CactusAnnie · 22/10/2015 17:25

This reply has been deleted

Message withdrawn at poster's request.

MistressMerryWeather · 22/10/2015 17:28

Are you quite alright Annie?

Thistledew · 22/10/2015 17:36

I wondered that too. You do seem rather hysterical- or are you deliberately being snide?

What I am saying, is that I do think there are logical explanations, but that we just don't know the logic yet.

Another example - playing guessing games at Christmas with the family. DH says "This is hard to describe. It's a natural feature". I say "Grand Canyon". Maybe a lucky guess, but the vivid image of it that came into my mind before I said the words exactly matched what DH said he was picturing.

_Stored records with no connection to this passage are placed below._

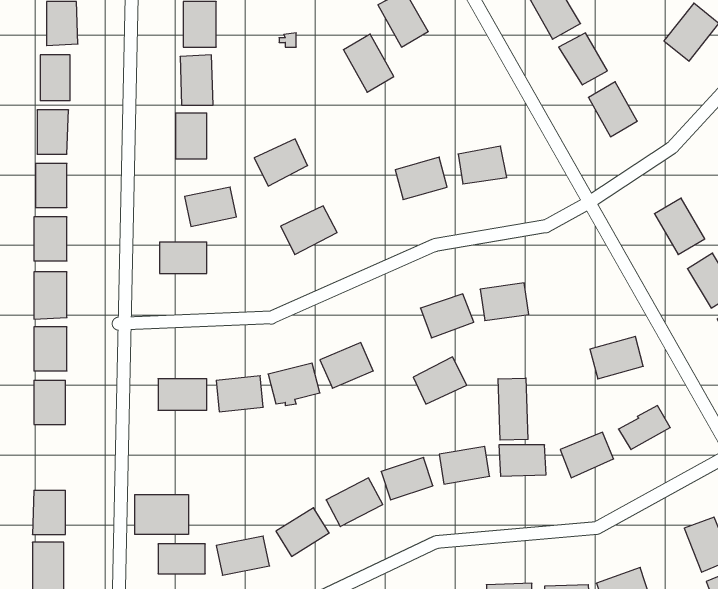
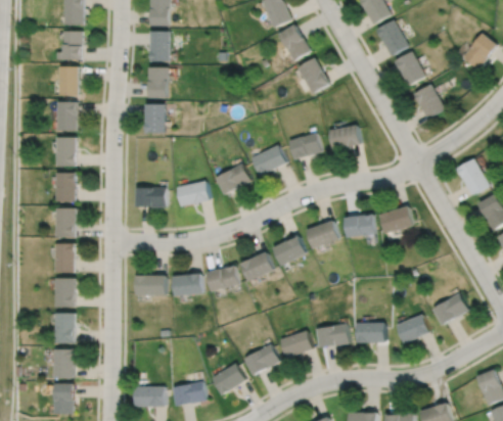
building: [343,34,394,92] -> [296,57,329,95]
building: [254,139,308,186] -> [250,146,285,177]
building: [185,187,236,226] -> [176,182,210,207]
building: [590,336,643,379] -> [379,207,414,235]
building: [413,357,467,404] -> [272,236,307,267]
building: [498,378,528,440] -> none
building: none -> [52,313,75,343]
building: [135,495,188,534] -> none

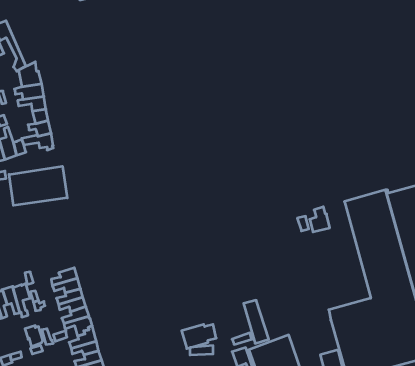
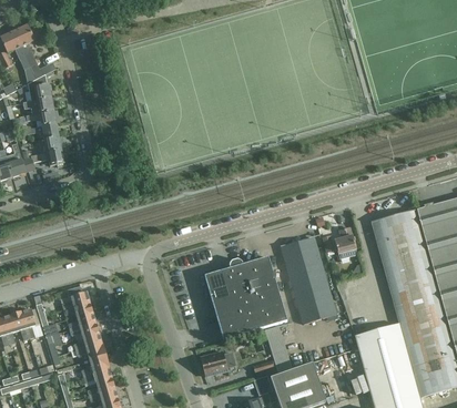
building: none -> [14,23,55,78]
building: [9,166,67,205] -> none
building: none -> [281,236,336,323]
building: none -> [204,256,287,338]

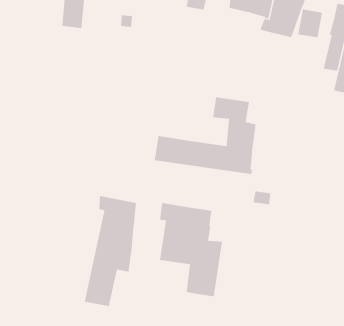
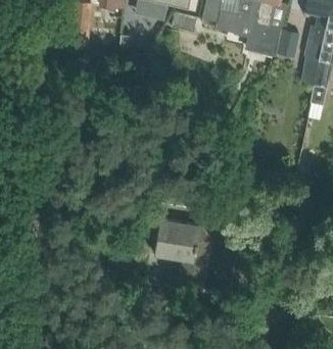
building: [154,97,256,175] -> none
building: [84,195,136,307] -> none

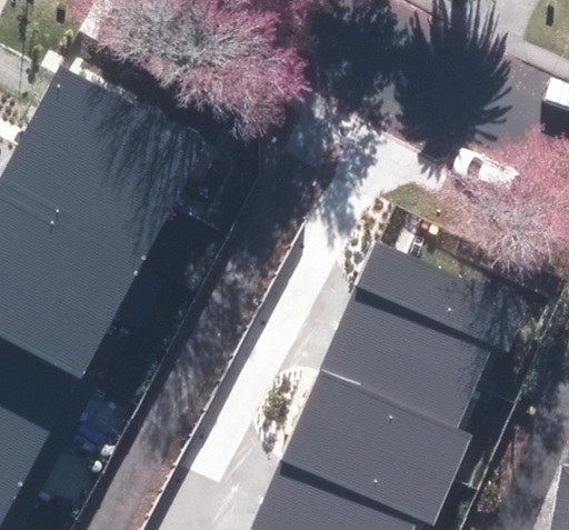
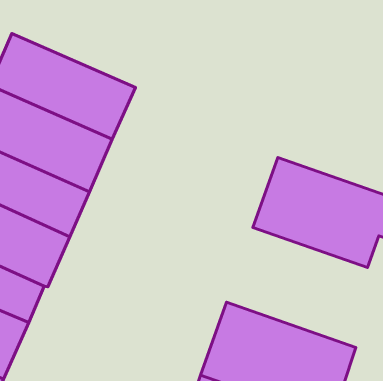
building: [299,326,475,481] -> none

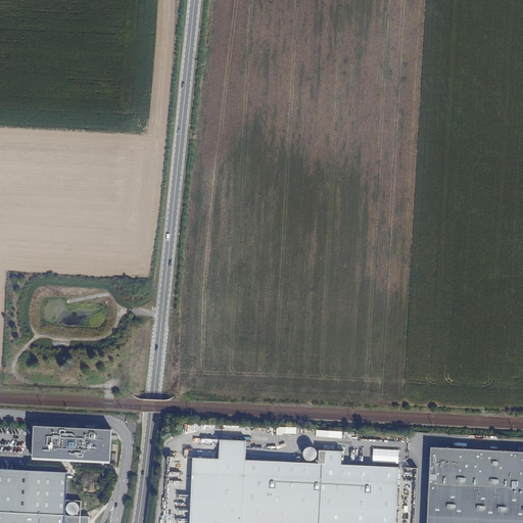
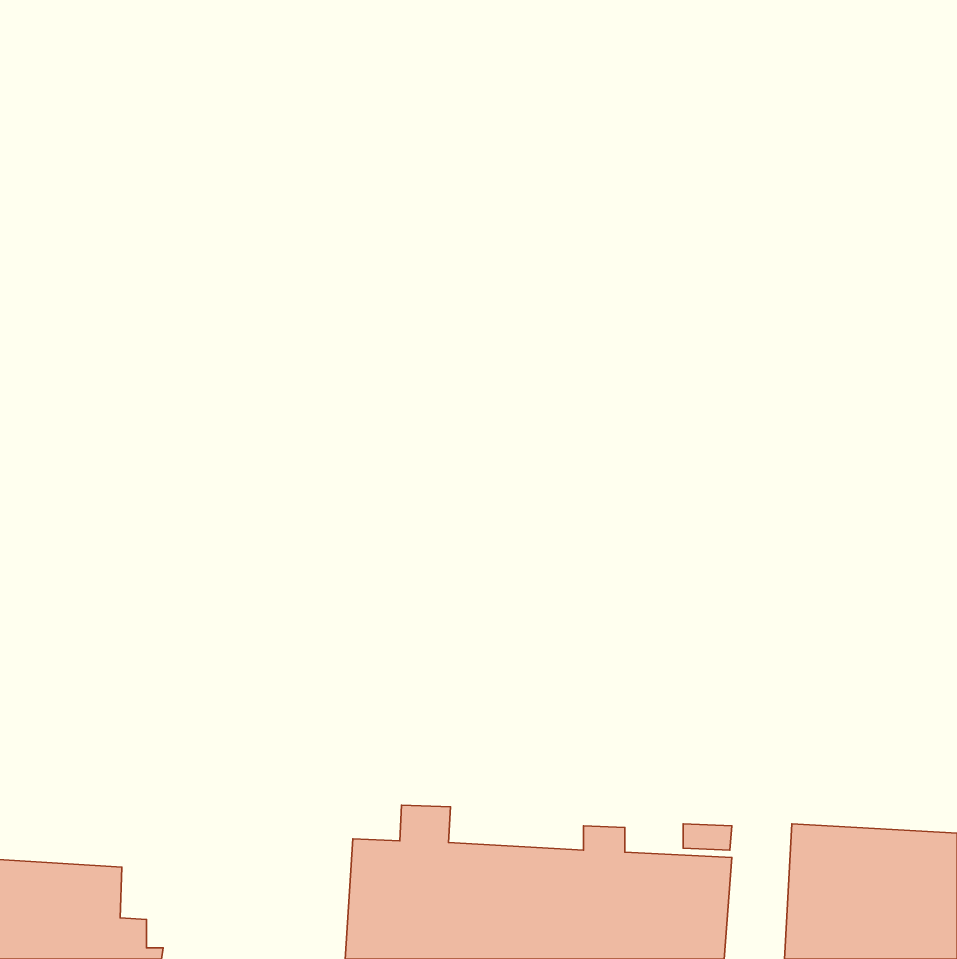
building: [32,425,111,461] -> none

Thistledew · 22/10/2015 17:46

And I also knew the day DH was going to propose. We were on holiday for 10 days and his plan to propose was a complete secret. It was halfway through the holiday and not on a day of any specific significance. It was something about the way he looked at me sometime in the morning that I knew he would ask at some point that day, but he didn't get round to it until after dinner. Our plans were flexible. We were staying with family and went out for a walk that day. We were all tired when we got back so decided on the spur of the moment to go out for dinner. DH says it was only at that point that he decided to ask that day, and took me out for a walk after dinner to do it. I didn't even know he had bought a ring.

CactusAnnie · 22/10/2015 17:51

This reply has been deleted

Message withdrawn at poster's request.

SmillasSenseOfSnow · 22/10/2015 17:57

OBVIOUSLY you don't need to talk about string theory to explain how two spouses think about turning off the video recorder at the same moment. Really, really, really you don't.

I considered invoking Occam's Razor but thought I'd best give up before I'd even started on that one, given how the rest of the thread has gone.